The 2020 iPhone SE is the first Apple smartphone to offer Portrait Mode photos created entirely with software techniques rather than hardware. That’s not true of any previous iOS device, not even the one you think it is.
Lux Optics, maker of Halide, examined how Apple’s new budget phone adds the bokeh effect to 2D pictures.
To be clear, Apple calls pictures with the subject in focus but the background blurry Portrait images. It’s also called the bokeh effect by professionals.
iPhone SE does 3D bokeh images entirely with software
The iPhone SE uses Single Image Monocular Depth Estimation to create Portrait mode images, according to developer Ben Sandofsky in a blog post for Lux Optics. Which is a really fancy way of saying the phone is simply guessing about which objects are near and which are far.
That’s why Apple limits the bokeh effect to only humans.
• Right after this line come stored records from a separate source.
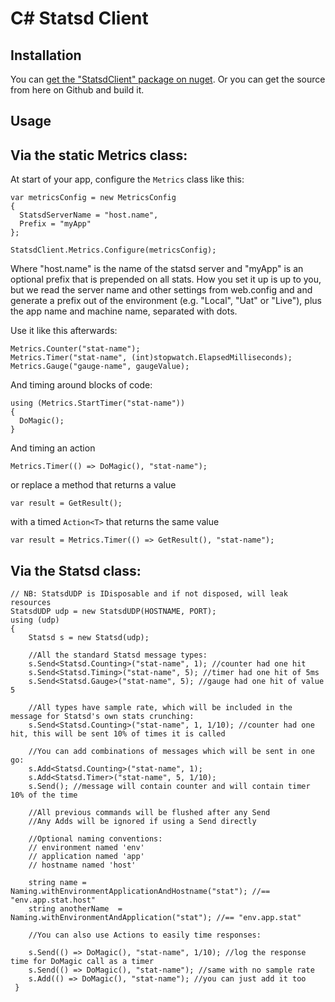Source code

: C# Statsd Client
================

Installation
------------

You can [get the "StatsdClient" package on nuget](http://nuget.org/packages/StatsdClient).
Or you can get the source from here on Github and build it.

Usage
------

Via the static Metrics class:
-----------------------------

At start of your app, configure the `Metrics` class like this:

    var metricsConfig = new MetricsConfig
    {
      StatsdServerName = "host.name",
      Prefix = "myApp"
    };
    
    StatsdClient.Metrics.Configure(metricsConfig);
		
Where "host.name" is the name of the statsd server and "myApp" is an optional prefix that is prepended on all stats. How you set it up is up to you, but we read the server name and other settings from web.config and and generate a prefix out of the environment (e.g. "Local", "Uat" or "Live"), plus the app name and machine name, separated with dots. 

Use it like this afterwards:

    Metrics.Counter("stat-name");
    Metrics.Timer("stat-name", (int)stopwatch.ElapsedMilliseconds);
    Metrics.Gauge("gauge-name", gaugeValue);
  
 And timing around blocks of code:
 
    using (Metrics.StartTimer("stat-name"))
    {
      DoMagic();
    }
	
And timing an action

    Metrics.Timer(() => DoMagic(), "stat-name");

or replace a method that returns a value

    var result = GetResult();

with a timed `Action<T>` that returns the same value

    var result = Metrics.Timer(() => GetResult(), "stat-name"); 

Via the Statsd class:
---------------------

	// NB: StatsdUDP is IDisposable and if not disposed, will leak resources
	StatsdUDP udp = new StatsdUDP(HOSTNAME, PORT);
	using (udp)
	{
		Statsd s = new Statsd(udp);

		//All the standard Statsd message types:
		s.Send<Statsd.Counting>("stat-name", 1); //counter had one hit
		s.Send<Statsd.Timing>("stat-name", 5); //timer had one hit of 5ms
		s.Send<Statsd.Gauge>("stat-name", 5); //gauge had one hit of value 5
		
		//All types have sample rate, which will be included in the message for Statsd's own stats crunching:
		s.Send<Statsd.Counting>("stat-name", 1, 1/10); //counter had one hit, this will be sent 10% of times it is called

		//You can add combinations of messages which will be sent in one go:
		s.Add<Statsd.Counting>("stat-name", 1);
		s.Add<Statsd.Timer>("stat-name", 5, 1/10);
		s.Send(); //message will contain counter and will contain timer 10% of the time
		
		//All previous commands will be flushed after any Send
		//Any Adds will be ignored if using a Send directly
		
		//Optional naming conventions:
		// environment named 'env'
		// application named 'app'
		// hostname named 'host'

		string name = Naming.withEnvironmentApplicationAndHostname("stat"); //== "env.app.stat.host"
		string anotherName  = Naming.withEnvironmentAndApplication("stat"); //== "env.app.stat"

		//You can also use Actions to easily time responses:

		s.Send(() => DoMagic(), "stat-name", 1/10); //log the response time for DoMagic call as a timer
		s.Send(() => DoMagic(), "stat-name"); //same with no sample rate
		s.Add(() => DoMagic(), "stat-name"); //you can just add it too
     }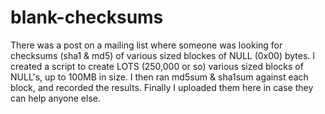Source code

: # blank-checksums

There was a post on a mailing list where someone was looking for checksums (sha1 & md5) of various sized blockes of NULL (0x00) bytes.
I created a script to create LOTS (250,000 or so) various sized blocks of NULL's, up to 100MB in size.
I then ran md5sum & sha1sum against each block, and recorded the results.
Finally I uploaded them here in case they can help anyone else.
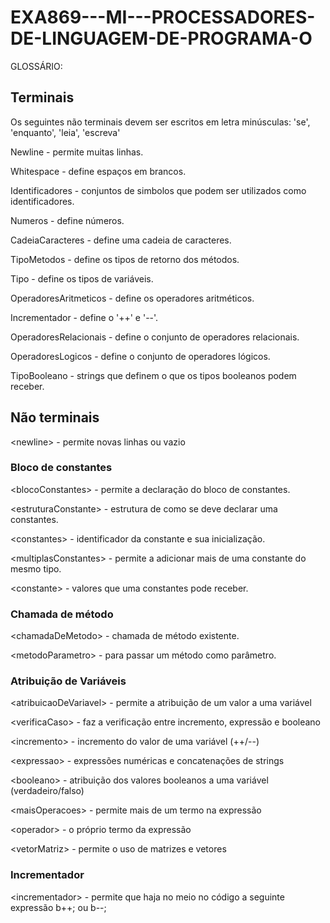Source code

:# EXA869---MI---PROCESSADORES-DE-LINGUAGEM-DE-PROGRAMA-O

GLOSSÁRIO:

## Terminais

Os seguintes não terminais devem ser escritos em letra minúsculas: 'se', 'enquanto', 'leia', 'escreva'

Newline - permite muitas linhas.

Whitespace - define espaços em brancos.   

Identificadores - conjuntos de simbolos que podem ser utilizados como identificadores.

Numeros - define números.

CadeiaCaracteres - define uma cadeia de caracteres.

TipoMetodos - define os tipos de retorno dos métodos.

Tipo - define os tipos de variáveis.

OperadoresAritmeticos -	define os operadores aritméticos.

Incrementador - define o '++' e '--'.

OperadoresRelacionais - define o conjunto de operadores relacionais.

OperadoresLogicos - define o conjunto de operadores lógicos.

TipoBooleano - strings que definem o que os tipos booleanos podem receber.

## Não terminais
\<newline\> - permite novas linhas ou vazio



### Bloco de constantes
\<blocoConstantes\> - permite a declaração do bloco de constantes.

\<estruturaConstante\> - estrutura de como se deve declarar uma constantes.

\<constantes\> - identificador da constante e sua inicialização.

\<multiplasConstantes\> - permite a adicionar mais de uma constante do mesmo tipo.

\<constante\> - valores que uma constantes pode receber.


### Chamada de método
\<chamadaDeMetodo\> - chamada de método existente.

\<metodoParametro\> - para passar um método como parâmetro.

### Atribuição de Variáveis
\<atribuicaoDeVariavel\> - permite a atribuição de um valor a uma variável

\<verificaCaso\> - faz a verificação entre incremento, expressão e booleano

\<incremento\> - incremento do valor de uma variável (++/--) 

\<expressao\> - expressões numéricas e concatenações de strings

\<booleano\> - atribuição dos valores booleanos a uma variável (verdadeiro/falso)

\<maisOperacoes\> - permite mais de um termo na expressão 

\<operador\> - o próprio termo da expressão

\<vetorMatriz\> - permite o uso de matrizes e vetores 

### Incrementador

\<incrementador\> - permite que haja no meio no código a seguinte expressão b++; ou b--;


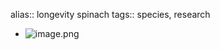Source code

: alias:: longevity spinach
tags:: species, research

- ![image.png](https://peach-geographical-bat-397.mypinata.cloud/ipfs/QmWVtp62nrJQW1AsgyNyP2Rno8qM6Daz8Qd7WQDtDzGFCT)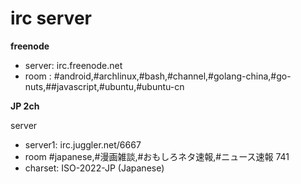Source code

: # irc server

**freenode**

* server: irc.freenode.net 
* room : #android,#archlinux,#bash,#channel,#golang-china,#go-nuts,##javascript,#ubuntu,#ubuntu-cn


**JP 2ch**

server 

* server1: irc.juggler.net/6667  
* room     #japanese,#漫画雑談,#おもしろネタ速報,#ニュース速報 741
* charset: ISO-2022-JP (Japanese)

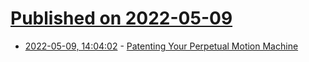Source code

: # [Published on 2022-05-09](index.md)

* [2022-05-09, 14:04:02](https://news.ycombinator.com/item?id=31314122) - [Patenting Your Perpetual Motion Machine](https://unmakeme.com/2022/05/09/patenting-your-perpetual-motion-machine/)
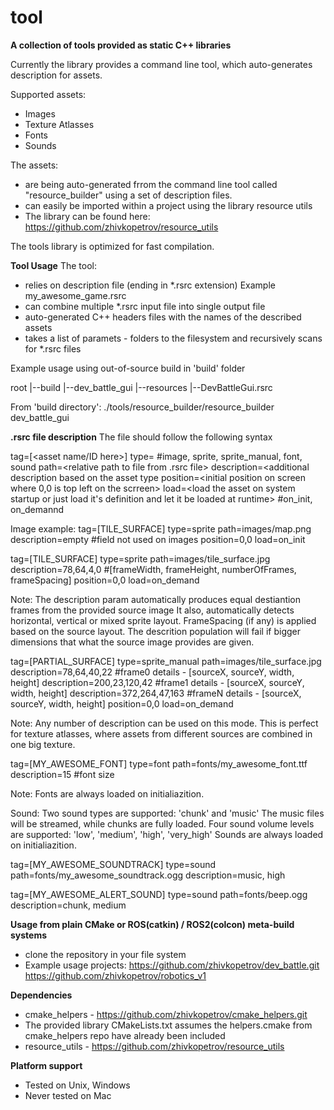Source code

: # tool

**A collection of tools provided as static C++ libraries**

Currently the library provides a command line tool, which auto-generates description for assets.

Supported assets:
- Images
- Texture Atlasses
- Fonts
- Sounds

The assets:
- are being auto-generated frrom the command line tool called "resource_builder" using a set of description files.
- can easily be imported within a project using the library resource utils
- The library can be found here: https://github.com/zhivkopetrov/resource_utils

The tools library is optimized for fast compilation.

**Tool Usage**
The tool:
- relies on description file (ending in *.rsrc extension)
Example my_awesome_game.rsrc
- can combine multiple *.rsrc input file into single output file
- auto-generated C++ headers files with the names of the described assets
- takes a list of paramets - folders to the filesystem and recursively scans for *.rsrc files

Example usage using out-of-source build in 'build' folder

root
|--build
|--dev_battle_gui
   |--resources
       |--DevBattleGui.rsrc

From 'build directory':
./tools/resource_builder/resource_builder dev_battle_gui


**.rsrc file description**
The file should follow the following syntax

tag=[<asset name/ID here>]
type=<tag type> #image, sprite, sprite_manual, font, sound 
path=<relative path to file from .rsrc file>
description=<additional description based on the asset type
position=<initial position on screen where 0,0 is top left on the scrreen>
load=<load the asset on system startup or just load it's definition and let it be loaded at runtime> #on_init, on_demannd

Image example:
tag=[TILE_SURFACE]
type=sprite
path=images/map.png
description=empty #field not used on images
position=0,0
load=on_init

tag=[TILE_SURFACE]
type=sprite
path=images/tile_surface.jpg
description=78,64,4,0 #[frameWidth, frameHeight, numberOfFrames, frameSpacing]
position=0,0
load=on_demand

Note: 
The description param automatically produces equal destiantion frames from the provided source image
It also, automatically detects horizontal, vertical or mixed sprite layout.
FrameSpacing (if any) is applied based on the source layout.
The descrition population will fail if bigger dimensions that what the source image provides are given.

tag=[PARTIAL_SURFACE]
type=sprite_manual
path=images/tile_surface.jpg
description=78,64,40,22 #frame0 details - [sourceX, sourceY, width, height]
description=200,23,120,42 #frame1 details - [sourceX, sourceY, width, height]
description=372,264,47,163 #frameN details - [sourceX, sourceY, width, height]
position=0,0
load=on_demand

Note: 
Any number of description can be used on this mode.
This is perfect for texture atlasses, where assets from different sources are combined in one big texture.

tag=[MY_AWESOME_FONT]
type=font
path=fonts/my_awesome_font.ttf
description=15 #font size

Note: 
Fonts are always loaded on initialiazition.

Sound:
Two sound types are supported: 'chunk' and 'music'
The music files will be streamed, while chunks are fully loaded.
Four sound volume levels are supported: 'low', 'medium', 'high', 'very_high'
Sounds are always loaded on initialiazition.

tag=[MY_AWESOME_SOUNDTRACK]
type=sound
path=fonts/my_awesome_soundtrack.ogg
description=music, high

tag=[MY_AWESOME_ALERT_SOUND]
type=sound
path=fonts/beep.ogg
description=chunk, medium


**Usage from plain CMake or ROS(catkin) / ROS2(colcon) meta-build systems**
- clone the repository in your file system
- Example usage projects: 
https://github.com/zhivkopetrov/dev_battle.git
https://github.com/zhivkopetrov/robotics_v1


**Dependencies**
- cmake_helpers - https://github.com/zhivkopetrov/cmake_helpers.git
- The provided library CMakeLists.txt assumes the helpers.cmake from cmake_helpers repo have already been included
- resource_utils - https://github.com/zhivkopetrov/resource_utils


**Platform support**
- Tested on Unix, Windows
- Never tested on Mac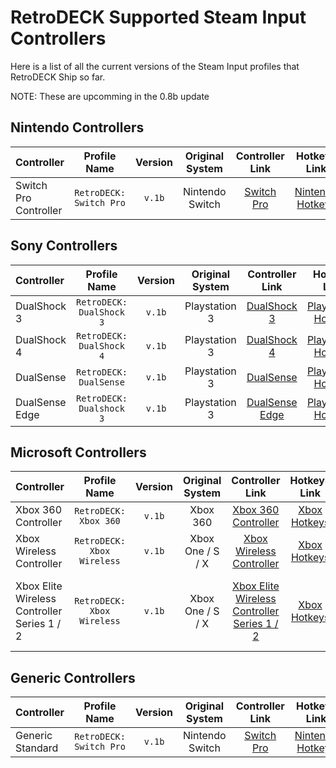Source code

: # RetroDECK Supported Steam Input Controllers

Here is a list of all the current versions of the Steam Input profiles that RetroDECK Ship so far.

NOTE: These are upcomming in the 0.8b update

## Nintendo Controllers

| Controller         | Profile Name |  Version      |   Original System   |   Controller Link |  Hotkeys Link   |  Comment  |
| :---                     | :---:               | :---:                 |       :---:          |  :---:     |   :---:     |    :---:     |
| Switch Pro Controller      |   `RetroDECK: Switch Pro`      |   `v.1b`          |  Nintendo Switch  |       [Switch Pro](../../wiki_controllers/nintendo/switch-pro/)   |  [Nintendo Hotkeys](../../wiki_controllers/nintendo/nintendo-hotkeys/)  |  |

## Sony Controllers

| Controller         | Profile Name |  Version      |   Original System   |   Controller Link |  Hotkeys Link   |  Comment  |
| :---                     | :---:               | :---:                 |       :---:          |  :---:     |   :---:     |    :---:     |
| DualShock 3      |   `RetroDECK: DualShock 3`      |   `v.1b`          |  Playstation 3  |       [DualShock 3](../../wiki_controllers/playstation/dualshock-3/)   |  [Playstation Hotkeys](../../wiki_controllers/playstation/playstation-hotkeys/)|  |
| DualShock 4      |   `RetroDECK: DualShock 4`      |   `v.1b`          |  Playstation 3  |       [DualShock 4](../../wiki_controllers/playstation/dualshock-4/)   |  [Playstation Hotkeys](../../wiki_controllers/playstation/playstation-hotkeys/)|  |
| DualSense        |   `RetroDECK: DualSense`        |   `v.1b`          |  Playstation 3  |       [DualSense](../../wiki_controllers/playstation/dualsense/)   |  [Playstation Hotkeys](../../wiki_controllers/playstation/playstation-hotkeys/)|  |
| DualSense Edge   |   `RetroDECK: Dualshock 3`      |   `v.1b`          |  Playstation 3  |       [DualSense Edge](../../wiki_controllers/playstation/dualsense-edge/)   |  [Playstation Hotkeys](../../wiki_controllers/playstation/playstation-hotkeys/)|  |


## Microsoft Controllers

| Controller         | Profile Name |  Version      |   Original System   |   Controller Link |  Hotkeys Link   |  Comment  |
| :---                     | :---:               | :---:                 |       :---:          |  :---:     |   :---:     |    :---:     |
| Xbox 360 Controller     |   `RetroDECK: Xbox 360`      |   `v.1b`          |  Xbox 360  |       [Xbox 360 Controller](../../wiki_controllers/xbox/xbox-360/)   |  [Xbox Hotkeys](../../wiki_controllers/xbox/xbox-hotkeys/)|  |
| Xbox Wireless Controller|   `RetroDECK: Xbox Wireless` |   `v.1b`          |  Xbox One / S / X  |       [Xbox Wireless Controller](../../wiki_controllers/xbox/xbox-wireless/)   |  [Xbox Hotkeys](../../wiki_controllers/xbox/xbox-hotkeys/)|  |
| Xbox Elite Wireless Controller Series 1 / 2|   `RetroDECK: Xbox Wireless` |   `v.1b`          |  Xbox One / S / X  |       [Xbox Elite Wireless Controller Series 1 / 2](../../wiki_controllers/xbox/xbox-wireless-elite/)   |  [Xbox Hotkeys](../../wiki_controllers/xbox/xbox-hotkeys/)| Works as a normal Xbox Wireless in Steam Input|

## Generic Controllers

| Controller         | Profile Name |  Version      |   Original System   |   Controller Link |  Hotkeys Link   |  Comment  |
| :---                     | :---:               | :---:                 |       :---:          |  :---:     |   :---:     |    :---:     |
| Generic Standard |   `RetroDECK: Switch Pro`      |   `v.1b`          |  Nintendo Switch  |       [Switch Pro](../../wiki_controllers/nintendo/switch-pro/)   |  [Nintendo Hotkeys](../../wiki_controllers/nintendo/nintendo-hotkeys/)  |
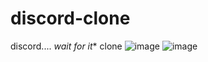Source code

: # discord-clone
discord.... *wait for it** clone
![image](https://user-images.githubusercontent.com/107880782/190221660-ab6976f9-d185-4616-bd8f-76081bb0ff8a.png)
![image](https://user-images.githubusercontent.com/107880782/190221697-48454795-9ad9-4ce0-bf67-59137142c990.png)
The iOS handset uses software to determine which objects are in the foreground, and that’s easier if it only has to work with people because it knows what shape they have.
There are apps that will do the Portrait mode effect on pets, including Lux Optics’s own Halide. But, as Sandofsky points out in his blog post, sometimes that generates odd effects.
And weirdly blurred images are just one of the quirky side effects of Single Image Monocular Depth Estimation. You can also use it to take a 3D Portrait Mode image of a picture shown on a monitor.
Not the end of dual-lens cameras
The iPhone 11 series uses two camera lenses to create the bokeh effect, while the iPhone SE does it with only one. But Sandofsky doesn’t think single-lens cameras will replace multi-lens ones.
The iPhone SE has a limited version of Portrait Mode because it has to guess about depth information. A dual-lens camera has actually depth info through its stereoscopic vision. “We evolved two eyes for a reason,” points out Sandofsky.
iPhone XR did this differently
Some people reading this have been wondering why the 2020 iPhone SE is being called Apple’s first device that uses software to make 3D images out of 2D ones when the iPhone XR also had a single lens but could apply the bokeh effect.
But, as Sandofsky pointed out in a previous Lux Optics blog post, the XR used its camera’s focus pixels to get a rough estimation of depth. So the handset employed both hardware and software to make Bokeh images.
The new iPhone SE has the same camera as the iPhone 8, and it can’t pull this trick off. So it only uses software.